De lac, bien sûr, il n’y a pas sur ce daguerréotype. Moulin a placé une simple glace sur le sol de son studio de la rue du Faubourg-Montmartre à Paris, ce qui nous permet de contempler deux sexes féminins pour le prix d’un et de constater que la mode de l’épilation pubienne ne sévissait pas encore. Sorti de sa geôle, le photographe s’est hâté de changer de sujet. Il a d’abord créé des compositions à partir des œuvres du sculpteur James Pradier – ce qui nous ramène à Hugo puisque Pradier a eu une liaison avec Juliette Drouet avant que l’actrice ne devienne la maîtresse adorée du poète. Félix-Jacques Moulin est parti ensuite, avec une tonne de matériel, faire un grand reportage en Algérie. Il en est rentré deux ans plus tard avec des centaines d’images qui ont fait sa renommée. Pendant ce temps, Hugo vivait son exil guernesiais en compagnie de Juliette (et de sa femme), et découvrait sur son rocher l’art de la photographie.

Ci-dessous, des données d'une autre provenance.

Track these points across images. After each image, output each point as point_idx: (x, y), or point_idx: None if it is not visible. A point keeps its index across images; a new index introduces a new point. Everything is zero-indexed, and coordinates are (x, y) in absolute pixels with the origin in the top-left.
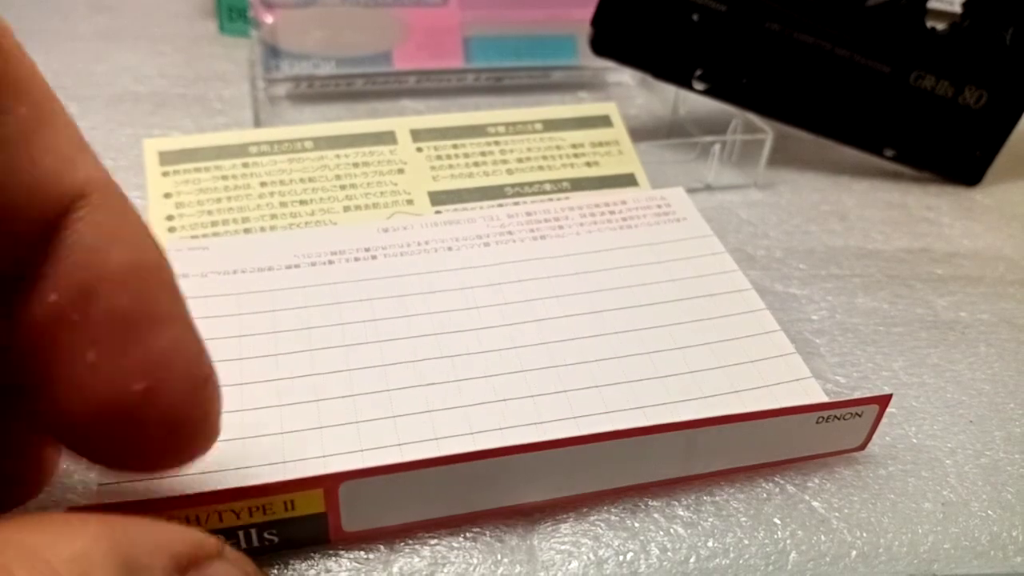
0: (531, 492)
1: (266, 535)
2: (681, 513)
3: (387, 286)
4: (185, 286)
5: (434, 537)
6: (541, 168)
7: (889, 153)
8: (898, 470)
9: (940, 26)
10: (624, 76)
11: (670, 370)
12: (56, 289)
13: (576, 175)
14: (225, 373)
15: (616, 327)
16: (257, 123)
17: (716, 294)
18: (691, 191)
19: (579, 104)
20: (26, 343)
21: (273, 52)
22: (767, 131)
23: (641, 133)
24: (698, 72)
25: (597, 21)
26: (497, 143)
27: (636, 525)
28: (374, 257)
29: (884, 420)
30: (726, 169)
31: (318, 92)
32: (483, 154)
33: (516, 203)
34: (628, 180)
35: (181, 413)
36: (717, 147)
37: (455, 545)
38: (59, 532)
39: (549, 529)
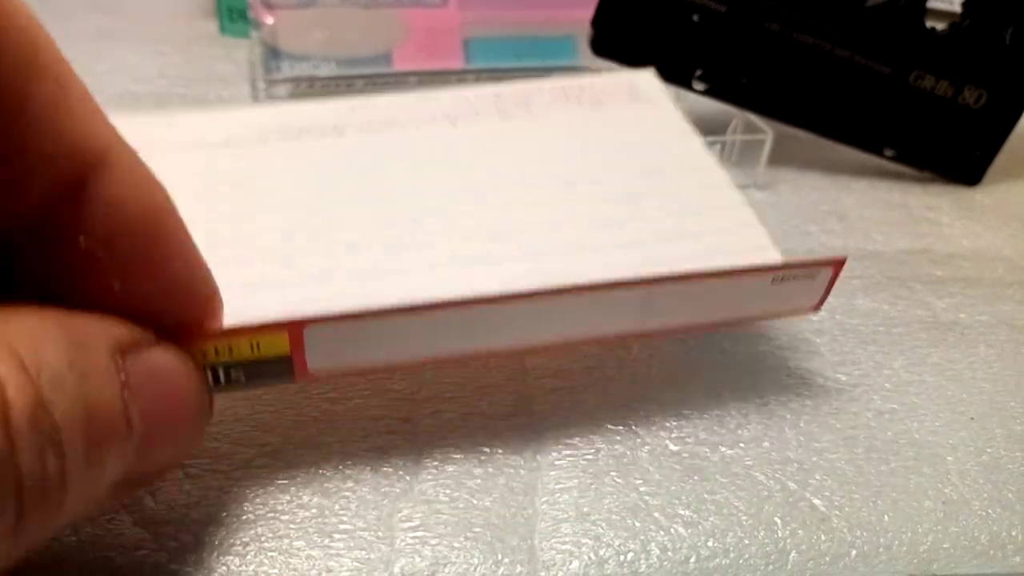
0: (490, 341)
1: (233, 373)
2: (682, 512)
3: (354, 160)
4: (154, 159)
5: (435, 537)
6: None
7: (889, 153)
8: (900, 466)
9: (940, 26)
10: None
11: (633, 238)
12: (85, 234)
13: None
14: (195, 233)
15: (581, 197)
16: None
17: (682, 169)
18: None
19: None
20: (63, 279)
21: (273, 53)
22: (767, 131)
23: None
24: (698, 72)
25: (597, 21)
26: None
27: (637, 525)
28: (342, 134)
29: (886, 415)
30: (726, 169)
31: (318, 93)
32: None
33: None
34: None
35: (193, 323)
36: (717, 147)
37: (456, 545)
38: (12, 311)
39: (550, 529)
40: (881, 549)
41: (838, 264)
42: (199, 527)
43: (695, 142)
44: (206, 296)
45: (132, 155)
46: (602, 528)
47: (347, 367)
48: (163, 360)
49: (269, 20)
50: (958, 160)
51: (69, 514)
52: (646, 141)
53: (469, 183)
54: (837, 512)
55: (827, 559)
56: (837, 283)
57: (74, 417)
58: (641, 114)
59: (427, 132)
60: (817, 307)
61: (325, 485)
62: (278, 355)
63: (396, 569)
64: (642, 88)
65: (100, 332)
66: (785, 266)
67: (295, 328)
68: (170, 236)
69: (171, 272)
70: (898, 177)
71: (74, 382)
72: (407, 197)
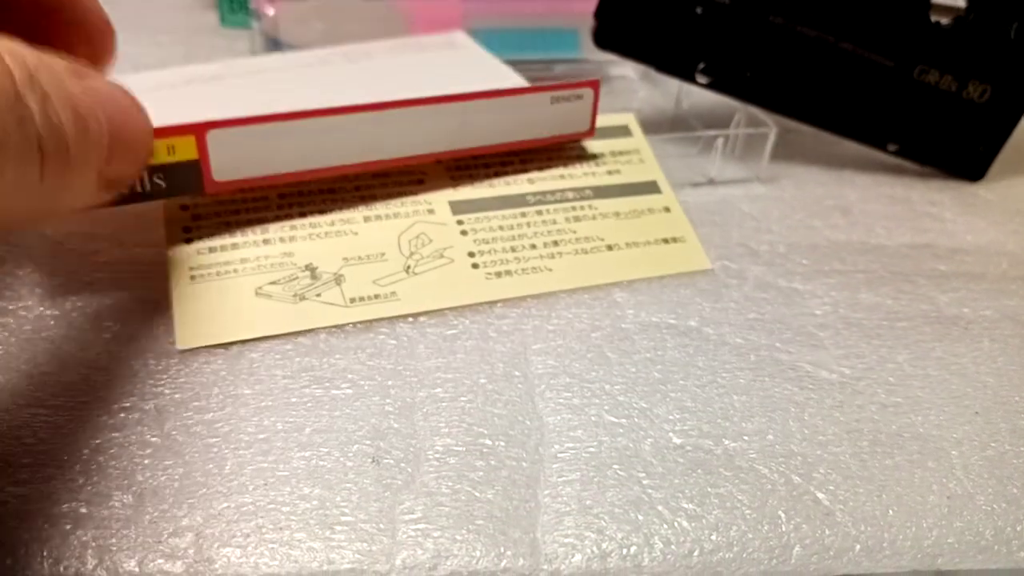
0: (366, 153)
1: (155, 179)
2: (685, 506)
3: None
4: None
5: (437, 530)
6: (563, 177)
7: (892, 148)
8: (904, 460)
9: (944, 20)
10: (627, 69)
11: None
12: None
13: (598, 183)
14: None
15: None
16: None
17: (480, 75)
18: (694, 185)
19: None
20: None
21: (274, 44)
22: (770, 125)
23: (644, 127)
24: (701, 65)
25: (600, 14)
26: (517, 154)
27: (640, 518)
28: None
29: (890, 408)
30: (729, 163)
31: None
32: (503, 164)
33: (539, 211)
34: (650, 187)
35: (96, 57)
36: (720, 141)
37: (458, 538)
38: None
39: (552, 522)
40: (885, 544)
41: (595, 84)
42: (200, 519)
43: (502, 67)
44: (105, 30)
45: None
46: (605, 521)
47: (248, 176)
48: (109, 84)
49: (270, 11)
50: (961, 155)
51: (75, 181)
52: (458, 63)
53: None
54: (841, 506)
55: (831, 553)
56: (841, 276)
57: (59, 93)
58: (458, 55)
59: (299, 72)
60: (591, 132)
61: (326, 477)
62: (189, 160)
63: (398, 561)
64: (458, 41)
65: (53, 55)
66: (555, 87)
67: (199, 130)
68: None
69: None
70: (901, 172)
71: (48, 74)
72: (291, 93)
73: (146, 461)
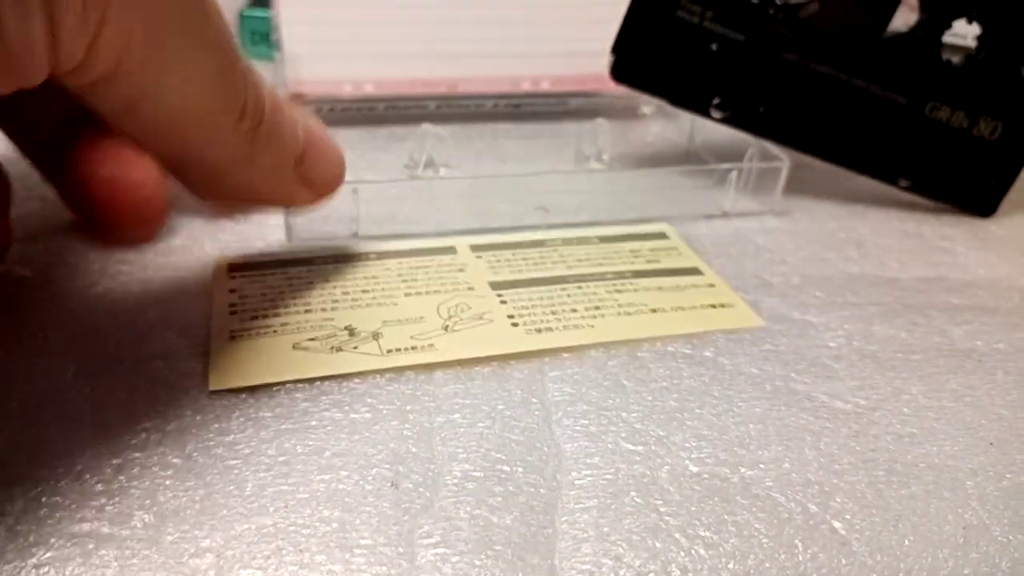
0: None
1: None
2: (702, 534)
3: None
4: None
5: (456, 554)
6: (601, 264)
7: (904, 183)
8: (920, 490)
9: (956, 59)
10: (639, 104)
11: None
12: None
13: (637, 268)
14: None
15: None
16: None
17: None
18: (708, 218)
19: (633, 226)
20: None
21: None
22: (784, 159)
23: (658, 160)
24: (716, 100)
25: (617, 49)
26: (556, 251)
27: (657, 545)
28: None
29: (905, 439)
30: (743, 196)
31: (339, 116)
32: (542, 256)
33: (579, 286)
34: (692, 271)
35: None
36: (734, 174)
37: (476, 563)
38: None
39: (570, 548)
40: (901, 574)
41: None
42: (220, 540)
43: None
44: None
45: None
46: (622, 548)
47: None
48: (306, 112)
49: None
50: (973, 191)
51: (272, 154)
52: None
53: None
54: (857, 536)
55: None
56: (854, 309)
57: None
58: None
59: None
60: None
61: (346, 500)
62: None
63: None
64: None
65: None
66: None
67: None
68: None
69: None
70: (913, 207)
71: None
72: None
73: (167, 482)
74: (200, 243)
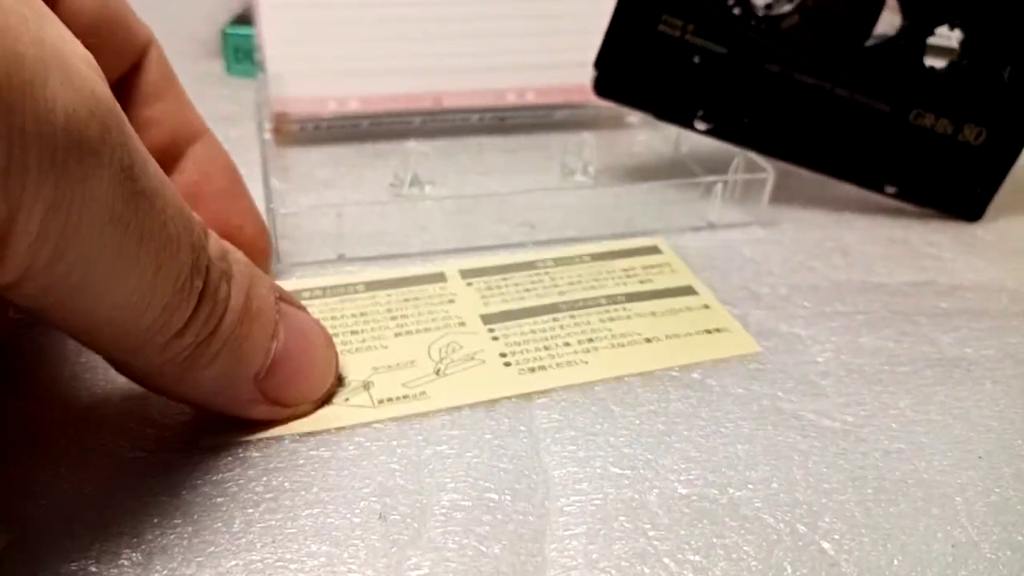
0: None
1: None
2: (692, 558)
3: None
4: None
5: (446, 573)
6: (594, 287)
7: (890, 190)
8: (909, 508)
9: (939, 64)
10: (625, 114)
11: None
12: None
13: (630, 290)
14: None
15: None
16: (264, 164)
17: None
18: (694, 229)
19: (624, 240)
20: None
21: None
22: (769, 170)
23: (643, 172)
24: (700, 112)
25: (600, 63)
26: (547, 273)
27: (647, 571)
28: None
29: (893, 455)
30: (728, 207)
31: (324, 134)
32: (533, 282)
33: (571, 315)
34: (686, 291)
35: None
36: (719, 186)
37: None
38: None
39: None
40: None
41: None
42: None
43: None
44: (259, 232)
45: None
46: (612, 575)
47: None
48: (306, 317)
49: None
50: (959, 196)
51: (222, 368)
52: None
53: None
54: (846, 556)
55: None
56: (842, 319)
57: (242, 279)
58: None
59: None
60: None
61: (334, 533)
62: None
63: None
64: None
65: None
66: None
67: None
68: (239, 181)
69: (239, 207)
70: (899, 213)
71: (243, 268)
72: None
73: (155, 519)
74: None
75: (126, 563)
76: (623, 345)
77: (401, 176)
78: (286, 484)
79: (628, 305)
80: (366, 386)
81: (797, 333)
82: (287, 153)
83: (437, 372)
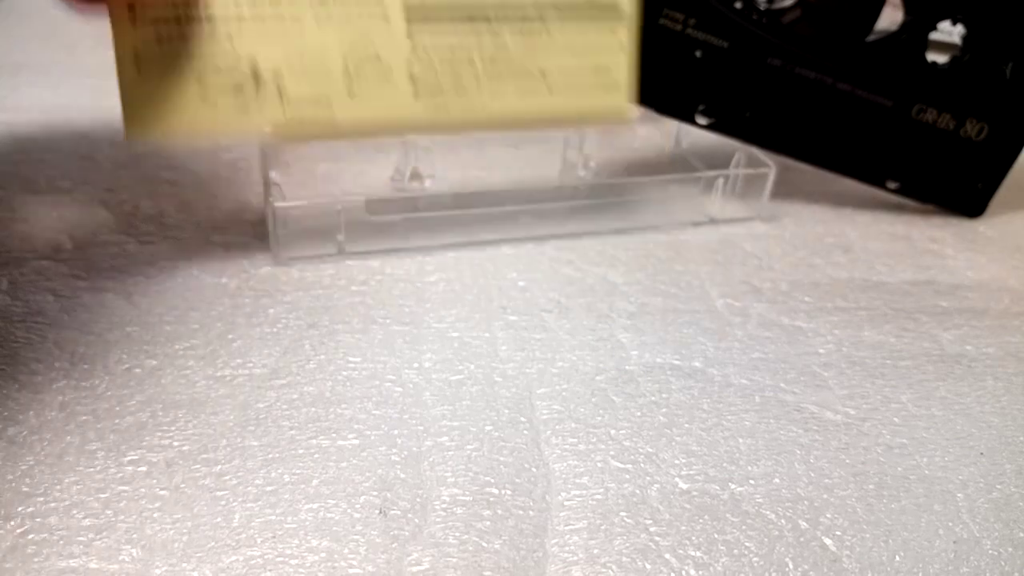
0: None
1: None
2: (693, 554)
3: None
4: None
5: (447, 568)
6: None
7: (892, 186)
8: (911, 504)
9: (941, 60)
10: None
11: None
12: None
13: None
14: None
15: None
16: (263, 158)
17: None
18: (696, 224)
19: None
20: None
21: None
22: (770, 165)
23: (644, 167)
24: (701, 107)
25: None
26: None
27: (648, 567)
28: None
29: (895, 450)
30: (730, 202)
31: None
32: None
33: (488, 23)
34: (611, 7)
35: None
36: (720, 181)
37: None
38: None
39: (560, 572)
40: None
41: None
42: (209, 572)
43: None
44: None
45: None
46: (613, 571)
47: None
48: None
49: None
50: (960, 192)
51: None
52: None
53: None
54: (848, 552)
55: None
56: (843, 314)
57: None
58: None
59: None
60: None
61: (334, 529)
62: None
63: None
64: None
65: None
66: None
67: None
68: None
69: None
70: (901, 209)
71: None
72: None
73: (155, 515)
74: None
75: (127, 559)
76: (518, 76)
77: (402, 170)
78: (286, 477)
79: (549, 25)
80: (279, 90)
81: (799, 326)
82: (287, 146)
83: (348, 91)
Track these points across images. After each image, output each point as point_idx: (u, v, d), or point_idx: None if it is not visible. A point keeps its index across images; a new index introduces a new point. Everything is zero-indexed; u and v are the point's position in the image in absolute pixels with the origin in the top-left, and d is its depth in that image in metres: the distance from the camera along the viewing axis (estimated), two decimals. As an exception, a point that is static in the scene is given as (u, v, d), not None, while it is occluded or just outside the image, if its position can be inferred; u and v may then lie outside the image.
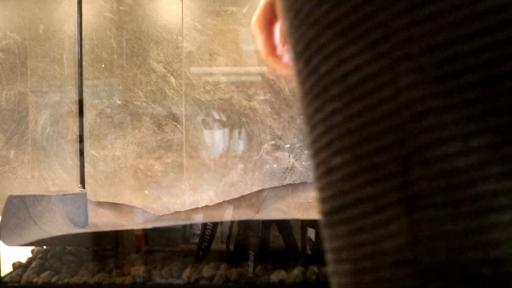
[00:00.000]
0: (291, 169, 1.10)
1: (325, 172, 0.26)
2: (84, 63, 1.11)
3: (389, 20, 0.22)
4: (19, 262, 0.82)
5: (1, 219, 0.70)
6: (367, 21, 0.23)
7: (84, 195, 0.90)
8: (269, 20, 0.38)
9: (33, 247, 0.88)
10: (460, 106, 0.21)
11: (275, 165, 1.10)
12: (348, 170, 0.24)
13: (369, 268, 0.24)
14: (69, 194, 0.85)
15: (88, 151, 1.11)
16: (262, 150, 1.11)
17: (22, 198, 0.76)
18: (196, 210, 0.92)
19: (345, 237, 0.25)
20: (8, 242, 0.69)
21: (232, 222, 0.87)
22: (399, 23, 0.22)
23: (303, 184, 0.95)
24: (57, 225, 0.76)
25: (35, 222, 0.74)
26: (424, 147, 0.22)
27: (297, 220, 0.84)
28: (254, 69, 1.11)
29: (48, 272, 0.76)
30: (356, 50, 0.23)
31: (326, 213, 0.26)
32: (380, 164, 0.23)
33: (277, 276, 0.74)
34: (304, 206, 0.86)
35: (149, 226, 0.85)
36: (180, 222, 0.87)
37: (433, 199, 0.22)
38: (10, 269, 0.80)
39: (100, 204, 0.82)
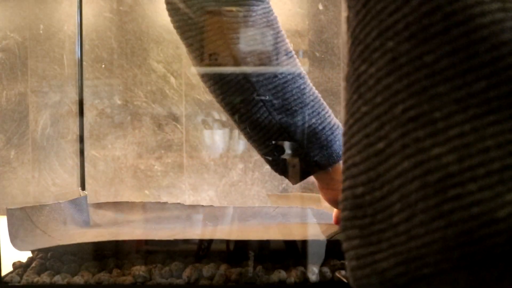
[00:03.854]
0: (291, 169, 1.10)
1: None
2: (84, 63, 1.11)
3: None
4: (19, 262, 0.82)
5: (9, 232, 0.70)
6: None
7: (84, 198, 0.90)
8: None
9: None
10: None
11: (275, 165, 1.10)
12: None
13: None
14: (69, 200, 0.84)
15: (88, 151, 1.11)
16: (262, 150, 1.11)
17: (22, 209, 0.75)
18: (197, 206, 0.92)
19: None
20: (22, 249, 0.69)
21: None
22: None
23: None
24: (63, 232, 0.76)
25: (43, 231, 0.74)
26: None
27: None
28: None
29: (48, 272, 0.76)
30: None
31: None
32: None
33: (277, 276, 0.74)
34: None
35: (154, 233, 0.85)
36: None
37: None
38: (10, 269, 0.80)
39: (100, 205, 0.82)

L’expo de la place des Vosges place en regard deux oeuvres à la symétrie étonnante. Chacune figure une femme brune enturbannée dont les seins jaillissent du corsage. L’une est un lavis d’encre rehaussée de fusain et de gouache, rare oeuvre en couleur de Victor Hugo. L’autre est un tirage sur papier salé d’après un négatif sur verre, signé Félix-Jacques Moulin. Chez Hugo, les seins sont plutôt petits (les filles à la poitrine menue aiment à citer ce mot de l’écrivain : “Aimer une femme aux petits seins, c’est être plus proche de son coeur”). Chez Moulin, ou plutôt chez son modèle Amélie, ils sont assez généreux.

Moulin deviendra par la suite le photographe quasi officiel de Napoléon III, tandis que notre poète national continuera à conchier “Napoléon le petit” en prose et en vers jusqu’à la mort de l’intéressé.

D’où l’on conclura que la politique sépare et que le sexe réunit, quelle que soit la taille de ses attributs.

Édouard Launet

Eros Hugo. Entre pudeur et excès, exposition à la Maison Victor Hugo, Place des Vosges, Paris IVe. Jusqu’au 21 février 2016.